【法语版】L'île au trésor XXIV(4)
XXIV Le voyage de la pirogue(4)
Aussitôt fait que pensé. Je me soulevai sur mes coudes, dans l’attitude
la plus incommode, et je risquai à deux ou trois reprises un faible coup de
pagaie dans la direction de la côte. Je n’obtins pas un énorme résultat, mais
enfin j’obtins un résultat appréciable ; et quand j’approchai du cap des Bois,
je vis que, quoique je dusse infailliblement le manquer, j’avais cependant
gagné une centaine de mètres vers l’Est. En fait, j’étais très près du rivage ;
je voyais la fraîche et verte cime des arbres se balancer sous la brise, et je
me sentais presque sûr d’atteindre le promontoire suivant.

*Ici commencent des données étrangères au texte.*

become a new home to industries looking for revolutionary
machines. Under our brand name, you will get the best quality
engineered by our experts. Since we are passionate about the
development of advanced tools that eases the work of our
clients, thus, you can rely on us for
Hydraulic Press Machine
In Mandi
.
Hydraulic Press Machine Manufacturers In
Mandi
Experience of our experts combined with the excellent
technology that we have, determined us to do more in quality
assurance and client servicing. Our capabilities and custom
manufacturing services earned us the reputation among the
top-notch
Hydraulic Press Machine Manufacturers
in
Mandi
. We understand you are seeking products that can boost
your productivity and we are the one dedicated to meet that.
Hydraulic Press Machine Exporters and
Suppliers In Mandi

Il était temps, car je commençais à être torturé par la soif. L’ardeur du
soleil, l’éclat des rayons réfléchis par les vagues comme par autant de miroirs
à facettes, l’eau de mer qui séchait sur moi en couvrant de sel mes lèvres
mêmes, tout cela se combinait pour mettre ma gorge en feu. La vue des
arbres si près de moi me donnait une envie folle d’y arriver et de m’abriter
sous leur ombre. Mais le courant m’emporta bientôt au-delà de la pointe et,
comme je débouchais dans la baie suivante, j’aperçus un objet qui changea
brusquement le cours de mes idées.
Tout droit devant moi, à moins d’un mille de distance, je voyais
l’Hispaniola, sous voiles. Évidemment j’allais être pris ; mais j’étais dans
une telle détresse, par besoin de boire, que je ne savais plus si je devais être
content ou fâché de cette perspective ; et longtemps avant d’en venir à une
conclusion, la surprise avait pris possession entière de mon esprit et je ne
me trouvais capable que d’écarquiller les yeux d’étonnement.